State files are local by default

hyperframes lambda deploy writes <cwd>/.hyperframes/lambda-stack-<name>.json so subsequent verbs don't re-derive the bucket / state-machine ARN. Two worktrees produce two distinct state files. If you need a shared default location across CI workers, symlink the directory or pass --stack-name explicitly on every call.

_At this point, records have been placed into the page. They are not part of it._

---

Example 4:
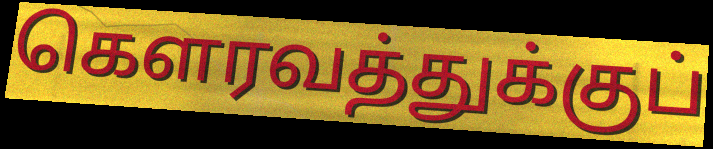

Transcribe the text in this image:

கௌரவத்துக்குப்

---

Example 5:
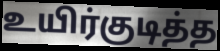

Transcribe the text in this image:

உயிர்குடித்த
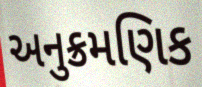
અનુક્રમણિક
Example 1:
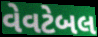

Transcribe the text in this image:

વેવટેબલ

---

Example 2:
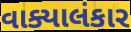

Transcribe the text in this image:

વાક્યાલંકાર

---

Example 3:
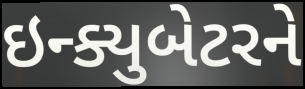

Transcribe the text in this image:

ઇન્ક્યુબેટરને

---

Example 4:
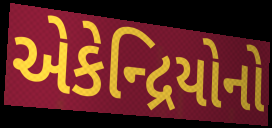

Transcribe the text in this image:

એકેન્દ્રિયોનો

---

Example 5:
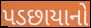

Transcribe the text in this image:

પડછાયાનો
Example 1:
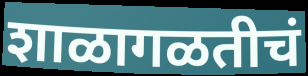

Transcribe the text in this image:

शाळागळतीचं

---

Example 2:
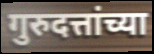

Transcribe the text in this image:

गुरुदत्तांच्या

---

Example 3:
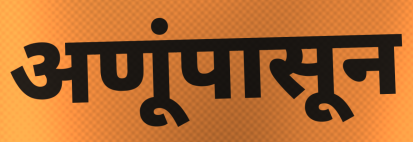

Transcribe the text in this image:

अणूंपासून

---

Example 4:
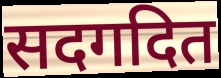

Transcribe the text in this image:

सदगदित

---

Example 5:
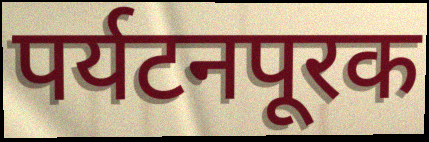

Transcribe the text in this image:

पर्यटनपूरक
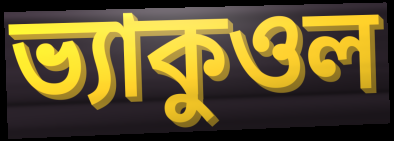
ভ্যাকুওল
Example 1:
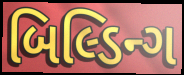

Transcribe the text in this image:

બિલ્ડિન્ગ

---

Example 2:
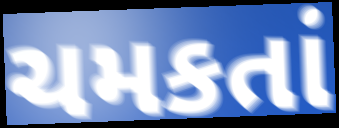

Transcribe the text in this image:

ચમકતાં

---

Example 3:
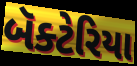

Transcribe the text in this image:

બૅક્ટેરિયા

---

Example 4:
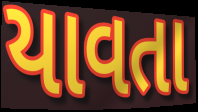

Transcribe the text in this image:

યાવતા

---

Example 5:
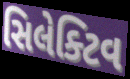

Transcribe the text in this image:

સિલેક્ટિવ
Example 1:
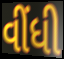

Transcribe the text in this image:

વીંધી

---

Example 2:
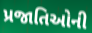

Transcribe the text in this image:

પ્રજાતિઓની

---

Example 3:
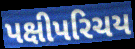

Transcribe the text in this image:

પક્ષીપરિચય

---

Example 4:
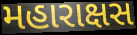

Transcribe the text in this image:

મહારાક્ષસ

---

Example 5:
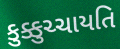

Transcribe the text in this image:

કુક્કુચ્ચાયતિ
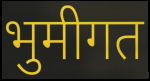
भुमीगत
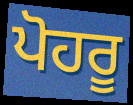
ਪੋਹਰੂ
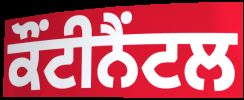
ਕੌਂਟੀਨੈਂਟਲ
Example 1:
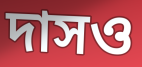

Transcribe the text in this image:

দাসও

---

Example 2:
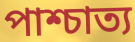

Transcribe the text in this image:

পাশ্চাত্য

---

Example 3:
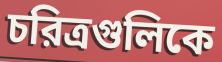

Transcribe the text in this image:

চরিত্রগুলিকে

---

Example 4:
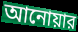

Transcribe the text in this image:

আনোয়ার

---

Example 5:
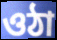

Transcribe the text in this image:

ওঠা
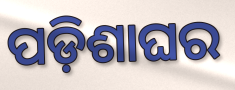
ପଡ଼ିଶାଘର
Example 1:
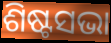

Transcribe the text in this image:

ଶିଷ୍ଟସଭା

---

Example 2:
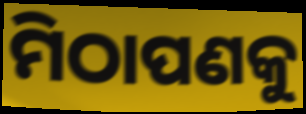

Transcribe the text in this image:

ମିଠାପଣକୁ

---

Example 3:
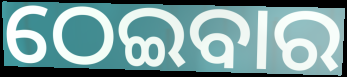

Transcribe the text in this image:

ଠେଇବାର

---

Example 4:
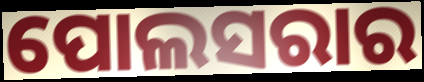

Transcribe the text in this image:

ପୋଲସରାର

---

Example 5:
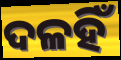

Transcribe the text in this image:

ଦଳହିଁ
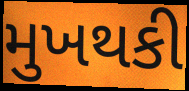
મુખથકી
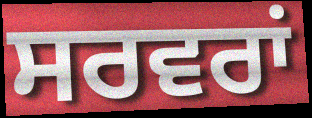
ਸਰਵਰਾਂ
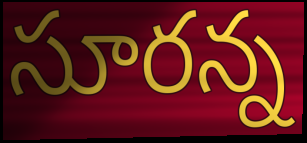
సూరన్న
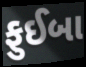
ફુઈબા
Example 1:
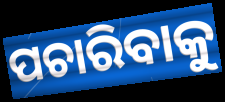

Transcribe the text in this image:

ପଚାରିବାକୁ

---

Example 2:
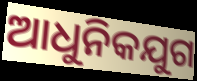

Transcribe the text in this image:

ଆଧୁନିକଯୁଗ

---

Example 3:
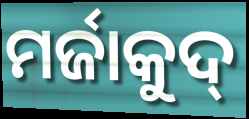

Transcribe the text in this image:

ମର୍ଜାକୁଦ୍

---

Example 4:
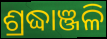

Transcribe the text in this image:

IAM policy is print-then-narrow

The default policy doc emitted by hyperframes lambda policies user/role uses Resource: "*" because the CloudFormation stack creates new ARNs on every adopter's first deploy. After your first successful deploy, narrow the Resource to the deployed ARNs — they're predictable from the CFN outputs. CI users typically check the narrowed policy into source and run hyperframes lambda policies validate ./infra/policy.json as a pre-deploy gate.

Migration checklist

  1. Inventory the compositions you want to migrate. Filter out anything that needs HDR — that stays on your current framework for now. webm renders distributed via closed-GOP VP9 + concat-copy (see the webm section above).
  2. Translate each composition to plain HTML. The [Concepts](/concepts) page covers the data-attribute conventions; the /hyperframes skill (npx skills add heygen-com/hyperframes) makes Claude / Cursor / Codex aware of them too.
  3. Wire the new composition into your build pipeline alongside the old one. HyperFrames doesn't need an external bundler — you can npx hyperframes preview against the HTML directly.
  4. Deploy in a separate AWS account or with a --stack-name=hyperframes-staging first. Run a real render with --wait; verify the output bytes.
  5. Add the policy to your CI. hyperframes lambda policies user > infra/iam/hyperframes.json then hyperframes lambda policies validate infra/iam/hyperframes.json on every PR.
  6. Cut over by pointing your existing automation at the new render endpoint. Keep the old deployment alive until you've verified rolling renders for a release cycle, then hyperframes lambda destroy the staging stack and decommission the previous one.

Non-Lambda runtimes

If you don't want Lambda specifically, the same @hyperframes/producer/distributed primitives run anywhere Node + Chrome + ffmpeg + S3 are available. A reference Dockerfile lives at examples/k8s-jobs/Dockerfile.example for adopters running on:

  • Google Cloud Run Jobs
  • Azure Container Apps Jobs
  • AWS ECS Fargate
  • Kubernetes Jobs / Argo Workflows
  • Plain Docker on a beefy VM

Build it yourself — we don't publish a Docker image to a registry. The Dockerfile is documented inline and bakes Node 22 + chrome-headless-shell + ffmpeg + the producer at the version your checkout is on.